Je n’en parle pas ; je garde pour moi mon projet. Je sens que c’est une force d’être muet, quand ce que l’on veut est ce que les autres ne veulent pas. Je ne dirai rien, mais quelle joie !

Il y a un peu de vanité cruelle dans cette joie-là.

Je pense que je vais être si supérieur aux camarades qui mènent la vie de bohème ! — il n’y a pas à dire — parce qu’ils n’ont pas d’ouvrage sûr ; tandis que moi, je me ferai mes cinq francs par jour vaille que vaille, en ne fatiguant que mes bras.

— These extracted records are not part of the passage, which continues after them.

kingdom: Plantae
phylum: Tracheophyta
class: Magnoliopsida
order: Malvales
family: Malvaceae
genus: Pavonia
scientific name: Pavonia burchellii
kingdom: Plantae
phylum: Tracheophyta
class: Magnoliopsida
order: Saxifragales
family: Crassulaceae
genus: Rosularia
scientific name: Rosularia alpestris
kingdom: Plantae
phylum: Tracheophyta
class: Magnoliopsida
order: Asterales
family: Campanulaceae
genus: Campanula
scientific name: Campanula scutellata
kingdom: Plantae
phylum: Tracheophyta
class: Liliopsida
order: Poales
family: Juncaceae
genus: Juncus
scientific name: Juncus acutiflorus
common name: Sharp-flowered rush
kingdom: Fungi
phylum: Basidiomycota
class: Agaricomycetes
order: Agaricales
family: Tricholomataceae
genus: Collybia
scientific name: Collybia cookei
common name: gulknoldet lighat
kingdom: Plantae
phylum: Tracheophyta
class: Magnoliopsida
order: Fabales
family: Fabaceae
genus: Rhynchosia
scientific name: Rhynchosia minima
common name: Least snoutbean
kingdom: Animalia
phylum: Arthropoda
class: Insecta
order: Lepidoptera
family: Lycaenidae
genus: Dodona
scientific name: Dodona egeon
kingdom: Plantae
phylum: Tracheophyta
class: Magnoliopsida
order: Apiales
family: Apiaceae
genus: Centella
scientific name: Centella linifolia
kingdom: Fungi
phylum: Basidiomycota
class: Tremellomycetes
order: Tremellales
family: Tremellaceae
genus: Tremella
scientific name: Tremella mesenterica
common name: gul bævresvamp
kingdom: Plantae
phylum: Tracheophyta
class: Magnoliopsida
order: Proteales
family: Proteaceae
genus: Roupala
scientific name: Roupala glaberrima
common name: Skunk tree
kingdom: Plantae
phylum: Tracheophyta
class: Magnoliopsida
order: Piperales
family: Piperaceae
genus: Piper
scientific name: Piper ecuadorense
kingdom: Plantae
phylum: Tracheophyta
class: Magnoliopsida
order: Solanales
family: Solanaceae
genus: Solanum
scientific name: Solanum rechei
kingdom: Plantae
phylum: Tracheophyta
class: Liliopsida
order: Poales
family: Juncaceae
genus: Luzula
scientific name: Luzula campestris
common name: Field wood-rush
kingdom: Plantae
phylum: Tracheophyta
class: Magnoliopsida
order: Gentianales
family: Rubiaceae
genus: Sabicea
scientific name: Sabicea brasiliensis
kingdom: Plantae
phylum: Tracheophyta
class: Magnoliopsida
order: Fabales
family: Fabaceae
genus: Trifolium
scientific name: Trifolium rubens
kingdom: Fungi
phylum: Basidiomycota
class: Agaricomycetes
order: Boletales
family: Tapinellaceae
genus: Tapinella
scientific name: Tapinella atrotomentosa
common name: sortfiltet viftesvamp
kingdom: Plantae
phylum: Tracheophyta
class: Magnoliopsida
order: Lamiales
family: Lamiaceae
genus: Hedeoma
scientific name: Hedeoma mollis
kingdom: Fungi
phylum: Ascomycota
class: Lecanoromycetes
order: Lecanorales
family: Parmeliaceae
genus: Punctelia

Je ne dépendrai de personne, et la nuit je lirai, le dimanche j’écrirai. — Je serai d’une société secrète, si je veux. — J’aurai mangé quand j’irai, et je pourrai encore donner quelque chose pour les prisonniers politiques ou pour acheter des armes…


Vivre en travaillant, mourir en combattant !


« Jacques, j’ai reçu une lettre de ton père, qui décide que nous retournerons à Nantes pour que tu prépares ton baccalauréat avec lui. »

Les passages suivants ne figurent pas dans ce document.